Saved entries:
---

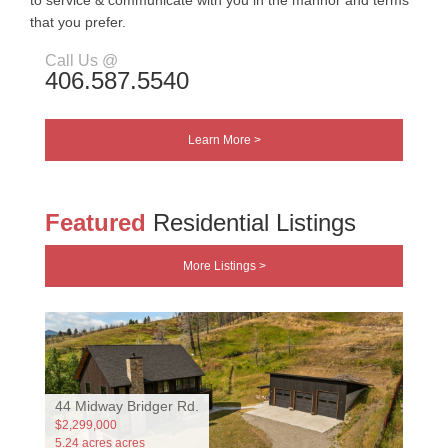
to service & communicate with you in the mannor and terms
that you prefer.
Call Us @
406.587.5540
Learn More >
Featured
Residential Listings
More Listings >
44 Midway Bridger Rd.
$2,299,000
5.24 acres acres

---

Your answer must be the entries written out word for word, without their pictures.

--- Solution for this task ---
to service & communicate with you in the mannor and terms
that you prefer.
Call Us @
406.587.5540
Learn More >
Featured
Residential Listings
More Listings >
44 Midway Bridger Rd.
$2,299,000
5.24 acres acres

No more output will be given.